Oh, we’re not that organized. The only thing that they really do is require some form of government ID. They don’t really care what they just need to identify you.

They don’t check if you’re allowed to vote, or if you’ve already voted before you vote, as those machines aren’t connected to the internet, so there’s no database to check against. It is checked after the fact when they start counting as the counting machines are connected to the internet.

We had an issue about a decade ago where they were able to hack voting machines on election day, ever since then voting machines aren’t allowed to be connected to the internet.

I mean, not connecting machines to the internet is entirely reasonable (though in my opinion having them at all is insane).

That's really interesting though, because your model creates a system where fraud can exist but can be checked (and thus it will, not doing it would be insane), whereas ours removes the problem entirely. I know that you personally don't have the power to change it, of courses I'm just fascinated by the ways society manages to create deeply flawed systems and prop them up like we can't do any better.

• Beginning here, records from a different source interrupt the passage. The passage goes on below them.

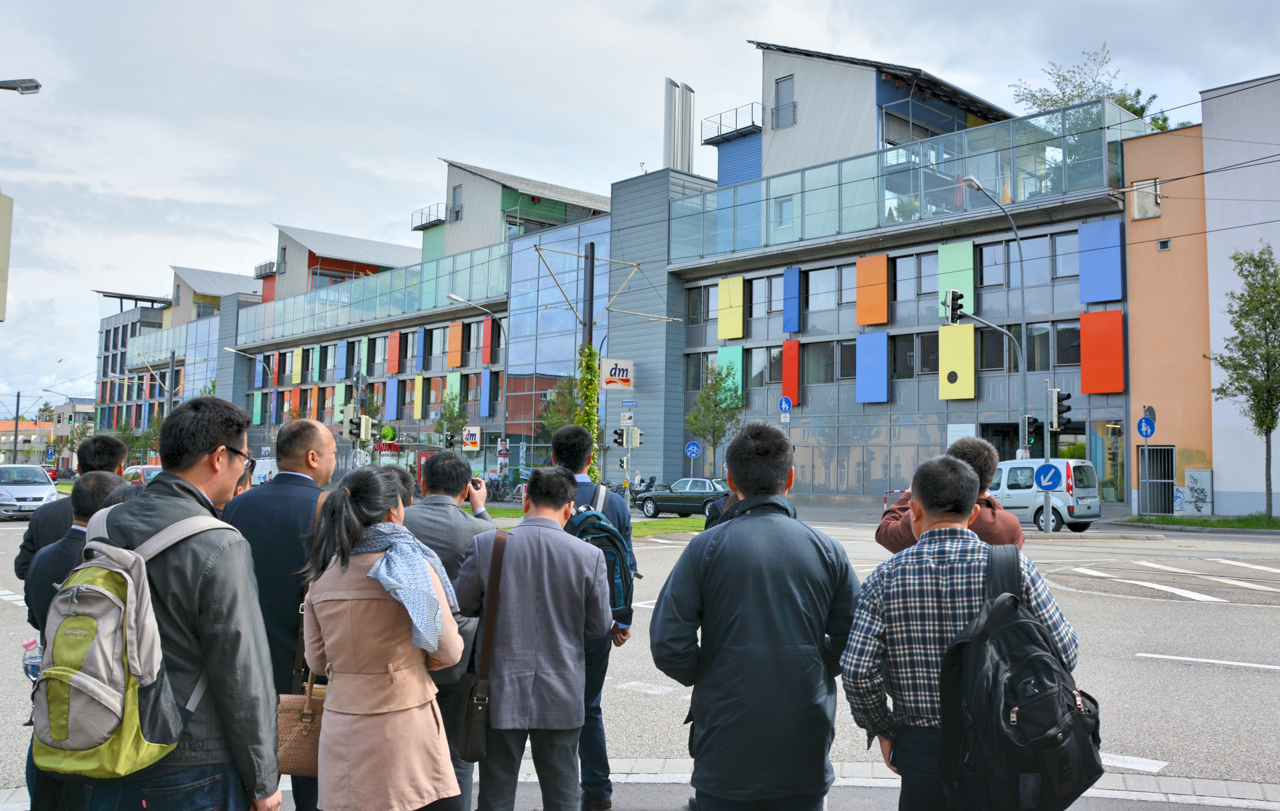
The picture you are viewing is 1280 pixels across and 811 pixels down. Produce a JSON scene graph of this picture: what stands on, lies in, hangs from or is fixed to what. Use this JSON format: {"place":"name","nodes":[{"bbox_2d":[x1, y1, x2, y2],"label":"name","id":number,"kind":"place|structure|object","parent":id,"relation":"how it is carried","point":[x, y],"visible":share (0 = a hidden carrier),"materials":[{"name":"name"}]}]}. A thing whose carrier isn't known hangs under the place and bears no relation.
{"place":"outdoors","nodes":[
{"label":"outdoors","id":0,"kind":"place"},
{"bbox_2d":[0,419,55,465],"label":"distant building","id":1,"kind":"structure","parent":0,"point":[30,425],"materials":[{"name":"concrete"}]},
{"bbox_2d":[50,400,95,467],"label":"distant building","id":2,"kind":"structure","parent":0,"point":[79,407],"materials":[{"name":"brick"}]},
{"bbox_2d":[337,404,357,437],"label":"traffic light","id":3,"kind":"object","parent":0,"point":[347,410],"visible":0.8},
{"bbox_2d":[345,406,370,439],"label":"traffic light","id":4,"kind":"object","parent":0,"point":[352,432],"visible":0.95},
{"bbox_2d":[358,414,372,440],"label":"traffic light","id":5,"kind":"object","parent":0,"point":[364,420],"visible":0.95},
{"bbox_2d":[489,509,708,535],"label":"lawn","id":6,"kind":"structure","parent":0,"point":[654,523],"materials":[{"name":"green plant"}]},
{"bbox_2d":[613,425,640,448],"label":"traffic light","id":7,"kind":"object","parent":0,"point":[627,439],"visible":0.98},
{"bbox_2d":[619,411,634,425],"label":"sign","id":8,"kind":"object","parent":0,"point":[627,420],"visible":0.94,"materials":[{"name":"white metal"}]},
{"bbox_2d":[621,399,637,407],"label":"street sign","id":9,"kind":"object","parent":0,"point":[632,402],"visible":0.96,"materials":[{"name":"blue metal"}]},
{"bbox_2d":[0,761,1279,810],"label":"pavement","id":10,"kind":"structure","parent":0,"point":[635,777],"materials":[{"name":"grey"}]},
{"bbox_2d":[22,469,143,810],"label":"man","id":11,"kind":"object","parent":10,"relation":"on","point":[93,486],"visible":0.3},
{"bbox_2d":[21,636,42,681],"label":"water bottle","id":12,"kind":"object","parent":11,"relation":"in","point":[30,644],"visible":0.48,"materials":[{"name":"clear plastic"}]},
{"bbox_2d":[66,391,285,810],"label":"man","id":13,"kind":"object","parent":10,"relation":"on","point":[205,449],"visible":0.8},
{"bbox_2d":[29,508,228,773],"label":"backpack","id":14,"kind":"object","parent":13,"relation":"on","point":[110,688],"visible":0.76,"materials":[{"name":"grey fabric"}]},
{"bbox_2d":[221,413,335,807],"label":"man","id":15,"kind":"object","parent":10,"relation":"on","point":[310,434],"visible":0.53},
{"bbox_2d":[296,467,468,810],"label":"woman","id":16,"kind":"object","parent":10,"relation":"on","point":[344,607],"visible":0.92},
{"bbox_2d":[277,673,327,774],"label":"handbag","id":17,"kind":"object","parent":16,"relation":"hanging from","point":[298,740],"visible":0.57,"materials":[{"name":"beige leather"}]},
{"bbox_2d":[398,450,493,810],"label":"man","id":18,"kind":"object","parent":10,"relation":"on","point":[449,494],"visible":0.43},
{"bbox_2d":[464,477,484,496],"label":"camera","id":19,"kind":"object","parent":18,"relation":"in","point":[474,484],"visible":0.72,"materials":[{"name":"black"}]},
{"bbox_2d":[453,463,608,810],"label":"man","id":20,"kind":"object","parent":10,"relation":"on","point":[515,538],"visible":0.98},
{"bbox_2d":[451,526,506,755],"label":"shoulder bag","id":21,"kind":"object","parent":20,"relation":"hanging from","point":[474,721],"visible":0.77,"materials":[{"name":"leather"}]},
{"bbox_2d":[547,423,637,810],"label":"man","id":22,"kind":"object","parent":10,"relation":"on","point":[574,437],"visible":0.39},
{"bbox_2d":[564,486,640,613],"label":"backpack","id":23,"kind":"object","parent":22,"relation":"on","point":[583,518],"visible":0.41,"materials":[{"name":"fabric"}]},
{"bbox_2d":[648,420,861,810],"label":"man","id":24,"kind":"object","parent":10,"relation":"on","point":[737,590],"visible":0.99},
{"bbox_2d":[839,456,1078,810],"label":"man","id":25,"kind":"object","parent":10,"relation":"on","point":[883,607],"visible":0.79},
{"bbox_2d":[936,544,1101,810],"label":"backpack","id":26,"kind":"object","parent":25,"relation":"on","point":[1005,701],"visible":0.97,"materials":[{"name":"black fabric"}]},
{"bbox_2d":[0,0,1279,409],"label":"sky","id":27,"kind":"structure","parent":0,"point":[620,6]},
{"bbox_2d":[1,509,1279,805],"label":"road","id":28,"kind":"structure","parent":0,"point":[1195,614],"materials":[{"name":"grey asphalt"}]},
{"bbox_2d":[0,462,59,520],"label":"car","id":29,"kind":"object","parent":28,"relation":"on","point":[47,486],"visible":0.96,"materials":[{"name":"metal"}]},
{"bbox_2d":[637,476,731,518],"label":"car","id":30,"kind":"object","parent":28,"relation":"on","point":[661,496],"visible":0.76,"materials":[{"name":"metal"}]},
{"bbox_2d":[988,456,1101,531],"label":"van","id":31,"kind":"object","parent":28,"relation":"on","point":[1013,472],"visible":0.67,"materials":[{"name":"white metal"}]},
{"bbox_2d":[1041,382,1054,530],"label":"traffic light pole","id":32,"kind":"object","parent":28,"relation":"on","point":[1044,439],"visible":0.76,"materials":[{"name":"metal"}]},
{"bbox_2d":[1034,462,1063,491],"label":"sign","id":33,"kind":"object","parent":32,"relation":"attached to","point":[1052,469],"visible":0.98,"materials":[{"name":"blue metal"}]},
{"bbox_2d":[1047,388,1071,429],"label":"traffic light","id":34,"kind":"object","parent":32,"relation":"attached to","point":[1059,412],"visible":0.98,"materials":[{"name":"black"}]},
{"bbox_2d":[103,49,1180,506],"label":"office building","id":35,"kind":"structure","parent":0,"point":[1066,225],"materials":[{"name":"grey metal"}]},
{"bbox_2d":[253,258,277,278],"label":"railing","id":36,"kind":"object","parent":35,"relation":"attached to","point":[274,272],"visible":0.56,"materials":[{"name":"grey metal"}]},
{"bbox_2d":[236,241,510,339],"label":"glass railing","id":37,"kind":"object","parent":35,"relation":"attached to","point":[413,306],"visible":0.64,"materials":[{"name":"clear glass"}]},
{"bbox_2d":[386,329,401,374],"label":"panel","id":38,"kind":"object","parent":35,"relation":"attached to","point":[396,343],"visible":0.96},
{"bbox_2d":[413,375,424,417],"label":"yellow panel","id":39,"kind":"object","parent":35,"relation":"attached to","point":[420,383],"visible":0.93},
{"bbox_2d":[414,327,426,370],"label":"blue panel","id":40,"kind":"object","parent":35,"relation":"attached to","point":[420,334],"visible":0.94,"materials":[{"name":"blue metal"}]},
{"bbox_2d":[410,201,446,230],"label":"railing","id":41,"kind":"object","parent":35,"relation":"attached to","point":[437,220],"visible":0.5,"materials":[{"name":"black metal"}]},
{"bbox_2d":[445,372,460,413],"label":"green panel","id":42,"kind":"object","parent":35,"relation":"attached to","point":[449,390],"visible":0.66,"materials":[{"name":"green"}]},
{"bbox_2d":[447,321,462,367],"label":"orange panel","id":43,"kind":"object","parent":35,"relation":"attached to","point":[457,341],"visible":0.94,"materials":[{"name":"orange metal"}]},
{"bbox_2d":[449,182,462,221],"label":"window","id":44,"kind":"structure","parent":35,"relation":"in","point":[457,215],"materials":[{"name":"grey glass"}]},
{"bbox_2d":[461,425,480,451],"label":"sign","id":45,"kind":"object","parent":35,"relation":"attached to","point":[471,432],"visible":0.98,"materials":[{"name":"white plastic"}]},
{"bbox_2d":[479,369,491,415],"label":"panel","id":46,"kind":"object","parent":35,"relation":"attached to","point":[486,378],"visible":0.95,"materials":[{"name":"blue"}]},
{"bbox_2d":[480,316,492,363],"label":"panel","id":47,"kind":"object","parent":35,"relation":"attached to","point":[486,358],"visible":0.88,"materials":[{"name":"red"}]},
{"bbox_2d":[600,358,634,389],"label":"sign","id":48,"kind":"object","parent":35,"relation":"attached to","point":[608,380],"visible":0.96,"materials":[{"name":"white plastic"}]},
{"bbox_2d":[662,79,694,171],"label":"chimney","id":49,"kind":"object","parent":35,"relation":"on","point":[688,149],"visible":0.7,"materials":[{"name":"metal"}]},
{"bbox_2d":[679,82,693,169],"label":"chimney","id":50,"kind":"object","parent":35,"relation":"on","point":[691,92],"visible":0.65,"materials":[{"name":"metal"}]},
{"bbox_2d":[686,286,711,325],"label":"window","id":51,"kind":"structure","parent":35,"relation":"in","point":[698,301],"materials":[{"name":"grey glass"}]},
{"bbox_2d":[715,344,742,407],"label":"green panel","id":52,"kind":"object","parent":35,"relation":"attached to","point":[739,361],"visible":0.64,"materials":[{"name":"green"}]},
{"bbox_2d":[717,275,744,339],"label":"yellow panel","id":53,"kind":"object","parent":35,"relation":"attached to","point":[739,299],"visible":0.97,"materials":[{"name":"yellow metal"}]},
{"bbox_2d":[702,102,762,142],"label":"railing","id":54,"kind":"object","parent":35,"relation":"attached to","point":[720,117],"visible":0.62,"materials":[{"name":"black metal"}]},
{"bbox_2d":[745,273,779,321],"label":"window","id":55,"kind":"structure","parent":35,"relation":"in","point":[774,306],"materials":[{"name":"glass"}]},
{"bbox_2d":[747,344,781,389],"label":"window","id":56,"kind":"structure","parent":35,"relation":"in","point":[774,368],"materials":[{"name":"glass"}]},
{"bbox_2d":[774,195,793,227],"label":"window","id":57,"kind":"structure","parent":35,"relation":"in","point":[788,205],"materials":[{"name":"clear glass"}]},
{"bbox_2d":[773,74,795,127],"label":"window","id":58,"kind":"structure","parent":35,"relation":"in","point":[788,85],"materials":[{"name":"grey glass"}]},
{"bbox_2d":[781,338,800,407],"label":"panel","id":59,"kind":"object","parent":35,"relation":"attached to","point":[793,358],"visible":0.9,"materials":[{"name":"red metal"}]},
{"bbox_2d":[782,266,800,332],"label":"blue panel","id":60,"kind":"object","parent":35,"relation":"attached to","point":[796,287],"visible":0.98,"materials":[{"name":"blue"}]},
{"bbox_2d":[800,340,853,384],"label":"window","id":61,"kind":"structure","parent":35,"relation":"in","point":[842,375],"materials":[{"name":"glass"}]},
{"bbox_2d":[805,263,855,311],"label":"window","id":62,"kind":"structure","parent":35,"relation":"in","point":[839,274],"materials":[{"name":"glass"}]},
{"bbox_2d":[856,253,888,323],"label":"orange panel","id":63,"kind":"object","parent":35,"relation":"attached to","point":[866,321],"visible":0.98,"materials":[{"name":"orange"}]},
{"bbox_2d":[856,330,888,403],"label":"blue panel","id":64,"kind":"object","parent":35,"relation":"attached to","point":[883,348],"visible":0.98,"materials":[{"name":"blue metal"}]},
{"bbox_2d":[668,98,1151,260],"label":"glass railing","id":65,"kind":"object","parent":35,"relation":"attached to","point":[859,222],"visible":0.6,"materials":[{"name":"clear glass"}]},
{"bbox_2d":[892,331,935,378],"label":"window","id":66,"kind":"structure","parent":35,"relation":"in","point":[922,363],"materials":[{"name":"glass"}]},
{"bbox_2d":[893,253,936,302],"label":"window","id":67,"kind":"structure","parent":35,"relation":"in","point":[913,274],"materials":[{"name":"glass"}]},
{"bbox_2d":[936,238,974,313],"label":"green panel","id":68,"kind":"object","parent":35,"relation":"attached to","point":[952,279],"visible":0.72,"materials":[{"name":"green metal"}]},
{"bbox_2d":[938,323,974,399],"label":"yellow panel","id":69,"kind":"object","parent":35,"relation":"attached to","point":[969,383],"visible":0.93,"materials":[{"name":"yellow"}]},
{"bbox_2d":[946,423,975,444],"label":"poster","id":70,"kind":"object","parent":35,"relation":"attached to","point":[954,437],"visible":0.54,"materials":[{"name":"white"}]},
{"bbox_2d":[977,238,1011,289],"label":"window","id":71,"kind":"structure","parent":35,"relation":"in","point":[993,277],"materials":[{"name":"glass"}]},
{"bbox_2d":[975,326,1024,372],"label":"window","id":72,"kind":"structure","parent":35,"relation":"in","point":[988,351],"materials":[{"name":"black glass"}]},
{"bbox_2d":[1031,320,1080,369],"label":"window","id":73,"kind":"structure","parent":35,"relation":"in","point":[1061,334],"materials":[{"name":"glass"}]},
{"bbox_2d":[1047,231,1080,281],"label":"window","id":74,"kind":"structure","parent":35,"relation":"in","point":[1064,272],"materials":[{"name":"glass"}]},
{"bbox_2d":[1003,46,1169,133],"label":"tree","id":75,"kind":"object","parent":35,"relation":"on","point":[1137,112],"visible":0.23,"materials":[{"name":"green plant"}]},
{"bbox_2d":[1077,220,1122,303],"label":"blue panel","id":76,"kind":"object","parent":35,"relation":"attached to","point":[1096,297],"visible":0.95,"materials":[{"name":"blue"}]},
{"bbox_2d":[1079,309,1124,393],"label":"panel","id":77,"kind":"object","parent":35,"relation":"attached to","point":[1091,390],"visible":0.96,"materials":[{"name":"red"}]},
{"bbox_2d":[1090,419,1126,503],"label":"shop window","id":78,"kind":"structure","parent":35,"relation":"in","point":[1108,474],"materials":[{"name":"glass"}]},
{"bbox_2d":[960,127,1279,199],"label":"overhead wires","id":79,"kind":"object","parent":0,"point":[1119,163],"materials":[{"name":"black metal"}]},
{"bbox_2d":[1119,75,1279,516],"label":"orange building","id":80,"kind":"structure","parent":0,"point":[1215,469],"materials":[{"name":"orange paint"}]},
{"bbox_2d":[1130,177,1161,218],"label":"window","id":81,"kind":"structure","parent":80,"relation":"in","point":[1142,213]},
{"bbox_2d":[1138,444,1175,514],"label":"gate","id":82,"kind":"structure","parent":80,"relation":"in","point":[1169,484],"materials":[{"name":"metal"}]},
{"bbox_2d":[1157,238,1170,250],"label":"window","id":83,"kind":"structure","parent":80,"relation":"in","point":[1161,247],"materials":[{"name":"black glass"}]},
{"bbox_2d":[1183,468,1213,514],"label":"utility box","id":84,"kind":"object","parent":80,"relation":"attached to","point":[1193,474],"visible":0.96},
{"label":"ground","id":85,"kind":"structure","parent":0},
{"bbox_2d":[0,192,12,321],"label":"sign","id":86,"kind":"object","parent":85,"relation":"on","point":[1,272],"visible":0.99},
{"bbox_2d":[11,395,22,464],"label":"utility pole","id":87,"kind":"object","parent":85,"relation":"on","point":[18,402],"visible":0.73,"materials":[{"name":"black metal"}]},
{"bbox_2d":[0,77,41,93],"label":"street lamp","id":88,"kind":"object","parent":85,"relation":"on","point":[37,87],"visible":0.99,"materials":[{"name":"grey metal"}]},
{"bbox_2d":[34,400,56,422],"label":"tree","id":89,"kind":"object","parent":85,"relation":"on","point":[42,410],"visible":0.32,"materials":[{"name":"green plant"}]},
{"bbox_2d":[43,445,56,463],"label":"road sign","id":90,"kind":"object","parent":85,"relation":"on","point":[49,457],"visible":0.97,"materials":[{"name":"blue"}]},
{"bbox_2d":[14,435,129,586],"label":"man","id":91,"kind":"object","parent":85,"relation":"on","point":[113,447],"visible":0.27},
{"bbox_2d":[122,464,162,485],"label":"red car","id":92,"kind":"object","parent":85,"relation":"on","point":[149,469],"visible":0.19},
{"bbox_2d":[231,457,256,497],"label":"person","id":93,"kind":"object","parent":85,"relation":"on","point":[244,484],"visible":0.11},
{"bbox_2d":[224,345,277,385],"label":"street lamp","id":94,"kind":"object","parent":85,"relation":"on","point":[232,351],"visible":0.57,"materials":[{"name":"metal"}]},
{"bbox_2d":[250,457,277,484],"label":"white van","id":95,"kind":"object","parent":85,"relation":"on","point":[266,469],"visible":0.29,"materials":[{"name":"white"}]},
{"bbox_2d":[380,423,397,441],"label":"round sign","id":96,"kind":"object","parent":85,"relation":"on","point":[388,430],"visible":0.94,"materials":[{"name":"green plastic"}]},
{"bbox_2d":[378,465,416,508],"label":"person","id":97,"kind":"object","parent":85,"relation":"on","point":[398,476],"visible":0.16},
{"bbox_2d":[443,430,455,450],"label":"traffic light","id":98,"kind":"object","parent":85,"relation":"on","point":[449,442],"visible":0.94,"materials":[{"name":"black"}]},
{"bbox_2d":[432,390,467,450],"label":"tree","id":99,"kind":"object","parent":85,"relation":"on","point":[452,410],"visible":0.77,"materials":[{"name":"green plant"}]},
{"bbox_2d":[448,294,509,455],"label":"street lamp","id":100,"kind":"object","parent":85,"relation":"on","point":[452,297],"visible":0.76,"materials":[{"name":"metal"}]},
{"bbox_2d":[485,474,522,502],"label":"bicycle","id":101,"kind":"object","parent":85,"relation":"on","point":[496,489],"visible":0.76,"materials":[{"name":"black"}]},
{"bbox_2d":[537,373,584,437],"label":"tree","id":102,"kind":"object","parent":85,"relation":"on","point":[557,420],"visible":0.58,"materials":[{"name":"green plant"}]},
{"bbox_2d":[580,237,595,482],"label":"pole","id":103,"kind":"object","parent":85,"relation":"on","point":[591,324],"visible":0.52,"materials":[{"name":"grey metal"}]},
{"bbox_2d":[574,343,601,479],"label":"ivy","id":104,"kind":"object","parent":103,"relation":"attached to","point":[586,366],"visible":0.53,"materials":[{"name":"green plant"}]},
{"bbox_2d":[627,473,658,507],"label":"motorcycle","id":105,"kind":"object","parent":85,"relation":"on","point":[649,486],"visible":0.44,"materials":[{"name":"black"}]},
{"bbox_2d":[684,440,702,459],"label":"blue sign","id":106,"kind":"object","parent":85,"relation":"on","point":[691,447],"visible":0.96,"materials":[{"name":"blue metal"}]},
{"bbox_2d":[686,362,745,473],"label":"tree","id":107,"kind":"object","parent":85,"relation":"on","point":[708,395],"visible":0.92,"materials":[{"name":"green plant"}]},
{"bbox_2d":[778,395,793,413],"label":"blue sign","id":108,"kind":"object","parent":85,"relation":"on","point":[786,402],"visible":0.98,"materials":[{"name":"blue metal"}]},
{"bbox_2d":[877,435,1026,552],"label":"man","id":109,"kind":"object","parent":85,"relation":"on","point":[905,543],"visible":0.27},
{"bbox_2d":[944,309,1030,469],"label":"traffic light pole","id":110,"kind":"object","parent":85,"relation":"on","point":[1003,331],"visible":0.76,"materials":[{"name":"grey metal"}]},
{"bbox_2d":[944,288,964,323],"label":"traffic light","id":111,"kind":"object","parent":110,"relation":"attached to","point":[954,309],"visible":0.98,"materials":[{"name":"black"}]},
{"bbox_2d":[950,176,1029,452],"label":"street lamp","id":112,"kind":"object","parent":85,"relation":"on","point":[1022,321],"visible":0.73,"materials":[{"name":"grey metal"}]},
{"bbox_2d":[1024,415,1042,445],"label":"traffic light","id":113,"kind":"object","parent":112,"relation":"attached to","point":[1030,425],"visible":0.88,"materials":[{"name":"black"}]},
{"bbox_2d":[1117,512,1279,530],"label":"grass strip","id":114,"kind":"object","parent":85,"relation":"on","point":[1220,523],"visible":0.76,"materials":[{"name":"green plant"}]},
{"bbox_2d":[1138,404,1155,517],"label":"sign pole","id":115,"kind":"object","parent":114,"relation":"on","point":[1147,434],"visible":0.97,"materials":[{"name":"grey metal"}]},
{"bbox_2d":[1136,416,1155,437],"label":"blue sign","id":116,"kind":"object","parent":115,"relation":"attached to","point":[1142,422],"visible":0.98,"materials":[{"name":"blue metal"}]},
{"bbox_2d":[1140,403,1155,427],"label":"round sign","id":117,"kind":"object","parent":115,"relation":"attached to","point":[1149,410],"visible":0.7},
{"bbox_2d":[1206,241,1279,515],"label":"tree","id":118,"kind":"object","parent":114,"relation":"on","point":[1234,257],"visible":0.99,"materials":[{"name":"green plant"}]}
]}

[–] ricecake@sh.itjust.works 3 points 2 weeks ago

I have an assigned voting location, but there are several in my district that are all "valid", and I was just assigned the one closest to my house. If I were to be confused and go to a valid location I wasn't assigned to, I'm still in the ledger. Since I'm attempting to vote in the correct district, they don't really have grounds to turn me away.

If I were in the wrong district, I'm still allowed to cast a provisional ballot, which lets you vote but they sort it out later.

You can also vote absentee and then also in person and not disclose that you need to invalidate the absent vote. Here that's automatic, but in some places it's a crime.

You're also allowed to go to a clerks office, which has the equipment to print any ballot and handle it correctly.